**Exercise requirements:**
In all of the records below, replace "Wraith Stealth" with "Wraith Prism" and leave everything else unchanged.
--- Data for this task ---
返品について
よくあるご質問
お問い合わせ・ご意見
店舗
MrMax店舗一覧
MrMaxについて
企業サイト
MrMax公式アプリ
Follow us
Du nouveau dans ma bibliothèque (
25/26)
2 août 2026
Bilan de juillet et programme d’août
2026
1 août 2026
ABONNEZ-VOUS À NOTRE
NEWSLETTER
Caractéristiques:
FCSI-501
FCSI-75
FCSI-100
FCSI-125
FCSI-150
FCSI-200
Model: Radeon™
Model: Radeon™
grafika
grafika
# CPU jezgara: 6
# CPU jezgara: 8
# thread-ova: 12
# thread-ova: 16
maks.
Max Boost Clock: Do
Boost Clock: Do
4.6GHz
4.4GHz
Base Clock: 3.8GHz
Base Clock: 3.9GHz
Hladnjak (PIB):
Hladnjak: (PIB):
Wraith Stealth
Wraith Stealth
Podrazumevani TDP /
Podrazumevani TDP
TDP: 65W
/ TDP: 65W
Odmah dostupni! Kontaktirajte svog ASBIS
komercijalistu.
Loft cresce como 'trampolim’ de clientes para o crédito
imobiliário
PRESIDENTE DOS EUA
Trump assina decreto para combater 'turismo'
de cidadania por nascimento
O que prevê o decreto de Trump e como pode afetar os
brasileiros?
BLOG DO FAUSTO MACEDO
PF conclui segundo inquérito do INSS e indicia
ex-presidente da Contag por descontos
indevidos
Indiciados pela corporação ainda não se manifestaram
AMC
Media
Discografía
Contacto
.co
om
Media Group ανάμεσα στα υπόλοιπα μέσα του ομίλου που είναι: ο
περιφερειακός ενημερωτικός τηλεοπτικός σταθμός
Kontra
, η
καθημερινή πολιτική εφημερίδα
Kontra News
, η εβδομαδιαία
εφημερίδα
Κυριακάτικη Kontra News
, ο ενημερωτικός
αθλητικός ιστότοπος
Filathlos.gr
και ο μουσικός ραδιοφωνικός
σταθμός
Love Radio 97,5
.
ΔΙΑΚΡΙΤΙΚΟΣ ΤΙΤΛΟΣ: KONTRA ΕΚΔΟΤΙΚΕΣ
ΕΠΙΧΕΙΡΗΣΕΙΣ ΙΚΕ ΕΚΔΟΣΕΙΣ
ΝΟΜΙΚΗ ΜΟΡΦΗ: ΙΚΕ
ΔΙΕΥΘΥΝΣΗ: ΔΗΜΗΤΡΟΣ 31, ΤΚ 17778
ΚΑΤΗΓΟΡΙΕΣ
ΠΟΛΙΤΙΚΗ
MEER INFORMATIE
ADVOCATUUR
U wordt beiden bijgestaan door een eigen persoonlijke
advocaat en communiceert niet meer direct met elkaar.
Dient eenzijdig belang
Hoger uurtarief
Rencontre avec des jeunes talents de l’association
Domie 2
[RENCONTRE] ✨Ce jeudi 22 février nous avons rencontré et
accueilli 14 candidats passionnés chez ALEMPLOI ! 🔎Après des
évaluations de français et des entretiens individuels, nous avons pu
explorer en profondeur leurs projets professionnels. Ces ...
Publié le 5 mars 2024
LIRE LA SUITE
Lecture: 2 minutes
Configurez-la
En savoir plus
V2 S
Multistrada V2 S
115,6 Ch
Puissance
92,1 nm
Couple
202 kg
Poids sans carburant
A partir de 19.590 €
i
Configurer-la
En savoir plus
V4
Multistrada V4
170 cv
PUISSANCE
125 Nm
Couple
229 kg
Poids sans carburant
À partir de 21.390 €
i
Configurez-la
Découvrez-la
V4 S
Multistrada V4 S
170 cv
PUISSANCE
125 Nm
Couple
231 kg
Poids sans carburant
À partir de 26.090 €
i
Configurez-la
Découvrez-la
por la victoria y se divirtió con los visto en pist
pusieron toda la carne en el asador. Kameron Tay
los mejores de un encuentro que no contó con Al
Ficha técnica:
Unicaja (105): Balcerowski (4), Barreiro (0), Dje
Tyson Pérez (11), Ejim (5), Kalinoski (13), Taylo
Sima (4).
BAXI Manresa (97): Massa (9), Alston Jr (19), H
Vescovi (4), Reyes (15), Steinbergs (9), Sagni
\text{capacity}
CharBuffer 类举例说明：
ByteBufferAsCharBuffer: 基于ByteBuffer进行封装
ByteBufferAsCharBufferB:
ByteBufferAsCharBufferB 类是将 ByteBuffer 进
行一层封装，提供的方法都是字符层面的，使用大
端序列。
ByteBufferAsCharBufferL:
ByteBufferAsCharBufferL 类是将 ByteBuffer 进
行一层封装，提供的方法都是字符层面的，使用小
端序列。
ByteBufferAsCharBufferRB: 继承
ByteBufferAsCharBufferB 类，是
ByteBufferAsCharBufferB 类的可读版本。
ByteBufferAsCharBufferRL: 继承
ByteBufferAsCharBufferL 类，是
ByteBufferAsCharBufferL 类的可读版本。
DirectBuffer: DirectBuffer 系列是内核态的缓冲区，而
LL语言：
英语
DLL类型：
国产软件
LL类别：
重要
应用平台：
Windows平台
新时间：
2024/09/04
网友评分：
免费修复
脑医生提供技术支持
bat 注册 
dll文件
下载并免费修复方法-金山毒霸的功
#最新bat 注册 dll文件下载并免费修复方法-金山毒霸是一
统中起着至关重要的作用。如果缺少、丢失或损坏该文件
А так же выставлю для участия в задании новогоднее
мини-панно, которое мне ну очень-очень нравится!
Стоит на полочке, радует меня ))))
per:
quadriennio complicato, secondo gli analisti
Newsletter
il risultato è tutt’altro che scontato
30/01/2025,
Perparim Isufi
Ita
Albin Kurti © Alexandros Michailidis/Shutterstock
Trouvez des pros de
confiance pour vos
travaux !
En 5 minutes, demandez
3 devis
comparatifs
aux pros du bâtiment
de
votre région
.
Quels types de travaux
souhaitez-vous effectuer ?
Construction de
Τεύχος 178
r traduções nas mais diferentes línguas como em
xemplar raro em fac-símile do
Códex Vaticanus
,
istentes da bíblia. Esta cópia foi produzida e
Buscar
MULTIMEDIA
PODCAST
---
**Response for this exercise:**
返品について
よくあるご質問
お問い合わせ・ご意見
店舗
MrMax店舗一覧
MrMaxについて
企業サイト
MrMax公式アプリ
Follow us
Du nouveau dans ma bibliothèque (
25/26)
2 août 2026
Bilan de juillet et programme d’août
2026
1 août 2026
ABONNEZ-VOUS À NOTRE
NEWSLETTER
Caractéristiques:
FCSI-501
FCSI-75
FCSI-100
FCSI-125
FCSI-150
FCSI-200
Model: Radeon™
Model: Radeon™
grafika
grafika
# CPU jezgara: 6
# CPU jezgara: 8
# thread-ova: 12
# thread-ova: 16
maks.
Max Boost Clock: Do
Boost Clock: Do
4.6GHz
4.4GHz
Base Clock: 3.8GHz
Base Clock: 3.9GHz
Hladnjak (PIB):
Hladnjak: (PIB):
Wraith Prism
Wraith Prism
Podrazumevani TDP /
Podrazumevani TDP
TDP: 65W
/ TDP: 65W
Odmah dostupni! Kontaktirajte svog ASBIS
komercijalistu.
Loft cresce como 'trampolim’ de clientes para o crédito
imobiliário
PRESIDENTE DOS EUA
Trump assina decreto para combater 'turismo'
de cidadania por nascimento
O que prevê o decreto de Trump e como pode afetar os
brasileiros?
BLOG DO FAUSTO MACEDO
PF conclui segundo inquérito do INSS e indicia
ex-presidente da Contag por descontos
indevidos
Indiciados pela corporação ainda não se manifestaram
AMC
Media
Discografía
Contacto
.co
om
Media Group ανάμεσα στα υπόλοιπα μέσα του ομίλου που είναι: ο
περιφερειακός ενημερωτικός τηλεοπτικός σταθμός
Kontra
, η
καθημερινή πολιτική εφημερίδα
Kontra News
, η εβδομαδιαία
εφημερίδα
Κυριακάτικη Kontra News
, ο ενημερωτικός
αθλητικός ιστότοπος
Filathlos.gr
και ο μουσικός ραδιοφωνικός
σταθμός
Love Radio 97,5
.
ΔΙΑΚΡΙΤΙΚΟΣ ΤΙΤΛΟΣ: KONTRA ΕΚΔΟΤΙΚΕΣ
ΕΠΙΧΕΙΡΗΣΕΙΣ ΙΚΕ ΕΚΔΟΣΕΙΣ
ΝΟΜΙΚΗ ΜΟΡΦΗ: ΙΚΕ
ΔΙΕΥΘΥΝΣΗ: ΔΗΜΗΤΡΟΣ 31, ΤΚ 17778
ΚΑΤΗΓΟΡΙΕΣ
ΠΟΛΙΤΙΚΗ
MEER INFORMATIE
ADVOCATUUR
U wordt beiden bijgestaan door een eigen persoonlijke
advocaat en communiceert niet meer direct met elkaar.
Dient eenzijdig belang
Hoger uurtarief
Rencontre avec des jeunes talents de l’association
Domie 2
[RENCONTRE] ✨Ce jeudi 22 février nous avons rencontré et
accueilli 14 candidats passionnés chez ALEMPLOI ! 🔎Après des
évaluations de français et des entretiens individuels, nous avons pu
explorer en profondeur leurs projets professionnels. Ces ...
Publié le 5 mars 2024
LIRE LA SUITE
Lecture: 2 minutes
Configurez-la
En savoir plus
V2 S
Multistrada V2 S
115,6 Ch
Puissance
92,1 nm
Couple
202 kg
Poids sans carburant
A partir de 19.590 €
i
Configurer-la
En savoir plus
V4
Multistrada V4
170 cv
PUISSANCE
125 Nm
Couple
229 kg
Poids sans carburant
À partir de 21.390 €
i
Configurez-la
Découvrez-la
V4 S
Multistrada V4 S
170 cv
PUISSANCE
125 Nm
Couple
231 kg
Poids sans carburant
À partir de 26.090 €
i
Configurez-la
Découvrez-la
por la victoria y se divirtió con los visto en pist
pusieron toda la carne en el asador. Kameron Tay
los mejores de un encuentro que no contó con Al
Ficha técnica:
Unicaja (105): Balcerowski (4), Barreiro (0), Dje
Tyson Pérez (11), Ejim (5), Kalinoski (13), Taylo
Sima (4).
BAXI Manresa (97): Massa (9), Alston Jr (19), H
Vescovi (4), Reyes (15), Steinbergs (9), Sagni
\text{capacity}
CharBuffer 类举例说明：
ByteBufferAsCharBuffer: 基于ByteBuffer进行封装
ByteBufferAsCharBufferB:
ByteBufferAsCharBufferB 类是将 ByteBuffer 进
行一层封装，提供的方法都是字符层面的，使用大
端序列。
ByteBufferAsCharBufferL:
ByteBufferAsCharBufferL 类是将 ByteBuffer 进
行一层封装，提供的方法都是字符层面的，使用小
端序列。
ByteBufferAsCharBufferRB: 继承
ByteBufferAsCharBufferB 类，是
ByteBufferAsCharBufferB 类的可读版本。
ByteBufferAsCharBufferRL: 继承
ByteBufferAsCharBufferL 类，是
ByteBufferAsCharBufferL 类的可读版本。
DirectBuffer: DirectBuffer 系列是内核态的缓冲区，而
LL语言：
英语
DLL类型：
国产软件
LL类别：
重要
应用平台：
Windows平台
新时间：
2024/09/04
网友评分：
免费修复
脑医生提供技术支持
bat 注册 
dll文件
下载并免费修复方法-金山毒霸的功
#最新bat 注册 dll文件下载并免费修复方法-金山毒霸是一
统中起着至关重要的作用。如果缺少、丢失或损坏该文件
А так же выставлю для участия в задании новогоднее
мини-панно, которое мне ну очень-очень нравится!
Стоит на полочке, радует меня ))))
per:
quadriennio complicato, secondo gli analisti
Newsletter
il risultato è tutt’altro che scontato
30/01/2025,
Perparim Isufi
Ita
Albin Kurti © Alexandros Michailidis/Shutterstock
Trouvez des pros de
confiance pour vos
travaux !
En 5 minutes, demandez
3 devis
comparatifs
aux pros du bâtiment
de
votre région
.
Quels types de travaux
souhaitez-vous effectuer ?
Construction de
Τεύχος 178
r traduções nas mais diferentes línguas como em
xemplar raro em fac-símile do
Códex Vaticanus
,
istentes da bíblia. Esta cópia foi produzida e
Buscar
MULTIMEDIA
PODCAST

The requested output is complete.